English    Türkçe    فارسی   

6
287-296

  • ما ندانستیم ای خوش مشتری  ** چونک دانستیم تو اولیتری 
  • A güzel müşteri, evvelce bunu bilmiyorduk, mademki bildik, elbette kızımıza daha lâyıksın sen.
  • آتش ما هم درین کانون ما  ** لیلی آن ما و تو مجنون ما 
  • Ateşimiz, kendi mangalımızda; Leylâ, bizim Leylâ’mız, Mecnunumuz da sen, de
  • تا خیال و فکر خوش بر وی زند  ** فکر شیرین مرد را فربه کند 
  • İyice bir hayale, bir düşünceye düşsün. İyi düşünce insanı semirtir.
  • جانور فربه شود لیک از علف  ** آدمی فربه ز عزست و شرف  290
  • Hayvan,otla semirir,insan da yücelikle,şerefle gelişir.

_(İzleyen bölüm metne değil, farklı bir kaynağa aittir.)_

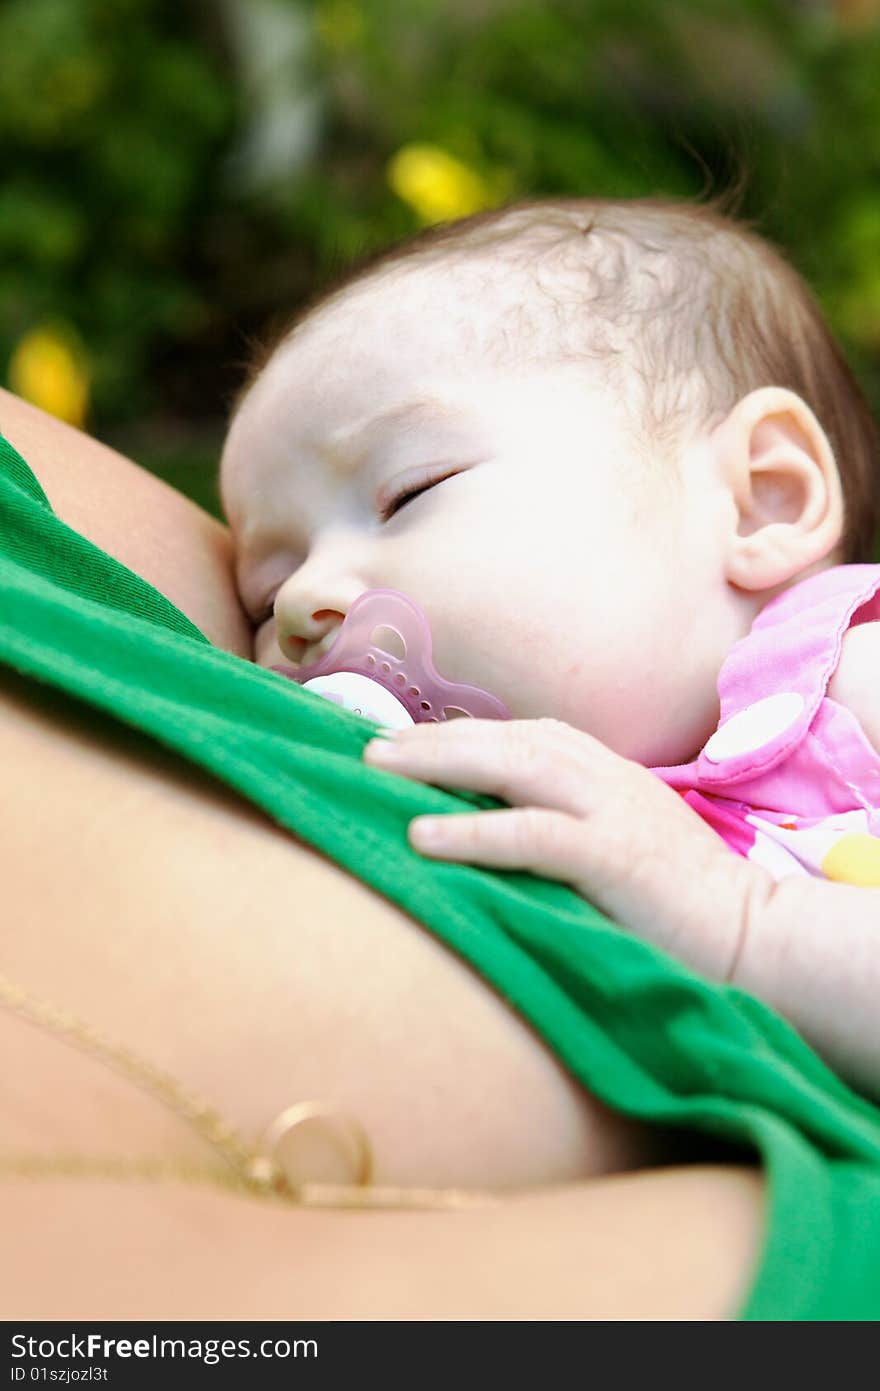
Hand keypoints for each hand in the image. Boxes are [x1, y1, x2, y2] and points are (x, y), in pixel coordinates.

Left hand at [363, 717, 774, 982]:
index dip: (457, 733)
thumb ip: (563, 822)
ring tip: (378, 771)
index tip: (401, 740)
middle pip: (503, 738)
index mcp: (602, 770)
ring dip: (439, 764)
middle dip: (432, 739)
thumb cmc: (675, 900)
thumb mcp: (615, 842)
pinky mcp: (614, 855)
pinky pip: (533, 833)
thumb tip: (487, 823)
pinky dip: (475, 830)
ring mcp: (610, 809)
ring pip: (512, 765)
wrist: (749, 934)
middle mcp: (602, 775)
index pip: (517, 734)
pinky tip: (425, 835)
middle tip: (368, 747)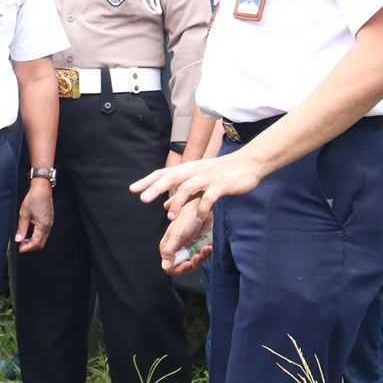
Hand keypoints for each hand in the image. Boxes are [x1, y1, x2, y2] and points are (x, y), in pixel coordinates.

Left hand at [15, 179, 53, 252]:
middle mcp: (48, 226)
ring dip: (33, 241)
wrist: (42, 187)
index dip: (27, 248)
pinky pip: (44, 232)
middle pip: (41, 243)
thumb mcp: (24, 213)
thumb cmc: (34, 197)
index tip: (20, 249)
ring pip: (43, 238)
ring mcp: (50, 223)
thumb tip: (18, 239)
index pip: (36, 243)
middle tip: (21, 245)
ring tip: (23, 239)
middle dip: (31, 246)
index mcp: (43, 225)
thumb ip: (22, 228)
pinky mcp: (49, 220)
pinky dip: (36, 235)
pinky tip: (29, 232)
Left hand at [131, 147, 266, 217]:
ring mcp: (208, 178)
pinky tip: (198, 219)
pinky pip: (209, 198)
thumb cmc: (222, 173)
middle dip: (156, 188)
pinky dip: (202, 208)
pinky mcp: (221, 185)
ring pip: (188, 188)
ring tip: (170, 216)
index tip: (132, 189)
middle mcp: (195, 171)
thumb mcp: (199, 180)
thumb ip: (182, 192)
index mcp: (188, 169)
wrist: (249, 163)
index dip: (148, 181)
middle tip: (142, 199)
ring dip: (177, 201)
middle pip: (171, 178)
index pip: (163, 173)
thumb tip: (163, 206)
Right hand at [158, 199, 211, 274]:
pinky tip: (208, 247)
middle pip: (181, 267)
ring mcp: (188, 247)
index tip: (187, 263)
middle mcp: (177, 248)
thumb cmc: (188, 216)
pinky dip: (205, 253)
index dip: (178, 268)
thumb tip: (164, 266)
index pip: (169, 266)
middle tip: (197, 257)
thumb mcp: (177, 234)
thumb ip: (169, 251)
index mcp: (168, 246)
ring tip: (205, 250)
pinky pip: (201, 257)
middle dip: (191, 263)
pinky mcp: (198, 246)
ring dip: (200, 258)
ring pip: (193, 263)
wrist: (204, 207)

  • آدمی فربه شود از راه گوش  ** جانور فربه شود از حلق و نوش 
  • İnsan kulağından gelişir, duya duya canlanır. Hayvansa boğazından, yemesinden, içmesinden gelişir.
  • گفت آن خاتون ازین ننگ مهین  ** خود دهانم کی بجنبد اندرین 
  • Kadın, “Böyle bir arlanılacak sözü, ağzım nasıl varır da söyler?

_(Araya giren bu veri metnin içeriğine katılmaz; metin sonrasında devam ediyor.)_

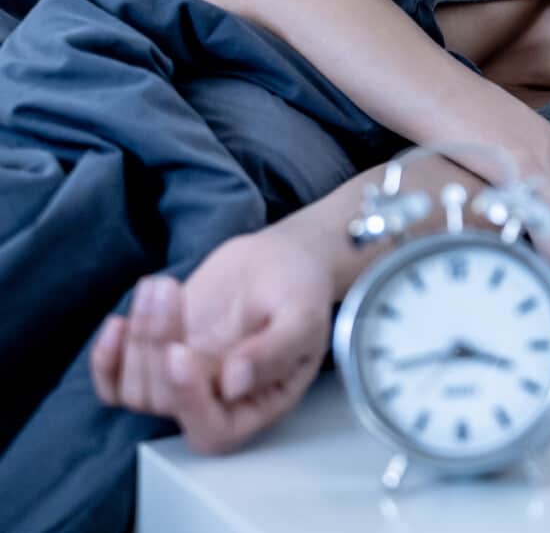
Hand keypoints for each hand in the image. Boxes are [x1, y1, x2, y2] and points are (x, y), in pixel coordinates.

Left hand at [89, 228, 334, 453]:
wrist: (279, 260)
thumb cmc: (300, 289)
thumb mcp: (302, 316)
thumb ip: (276, 351)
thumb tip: (234, 383)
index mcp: (259, 403)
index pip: (213, 430)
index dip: (188, 401)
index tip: (181, 352)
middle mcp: (217, 401)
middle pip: (165, 403)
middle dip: (157, 346)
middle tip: (170, 291)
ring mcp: (184, 381)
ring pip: (136, 391)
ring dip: (138, 338)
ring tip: (162, 286)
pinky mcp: (158, 360)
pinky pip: (116, 384)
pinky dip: (106, 360)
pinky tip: (117, 323)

  • این چنین ژاژی چه خایم بهر او  ** گو بمیر آن خاین ابلیس‌خو 
  • Onun için böyle abes bir sözü nasıl geveleyebilirim? Gebersin o şeytan huylu hain” dedi.
  • گفت خواجه نی مترس و دم دهش  ** تا رود علت ازو زین لطف خوش 
  • Adam, hayır dedi, korkma. Sen böyle söyle de onun hastalığı geçsin, bu lütuf yüzünden iyileşsin.
  • دفع او را دلبرا بر من نویس  ** هل که صحت یابد آن باریک‌ریس  295
  • Ondan sonra sevgilim onun derdini gidermeyi bana bırak sen. Yalnız o ince eleyip sık dokuyan bir kere iyileşsin.
  • چون بگفت آن خسته را خاتون چنین  ** می‌نگنجید از تبختر بر زمین 
  • Kadın, o hasta köleye böyle söyleyince öyle ferahladı, öyle kabardı o köle ki âdeta yeryüzüne sığamaz oldu.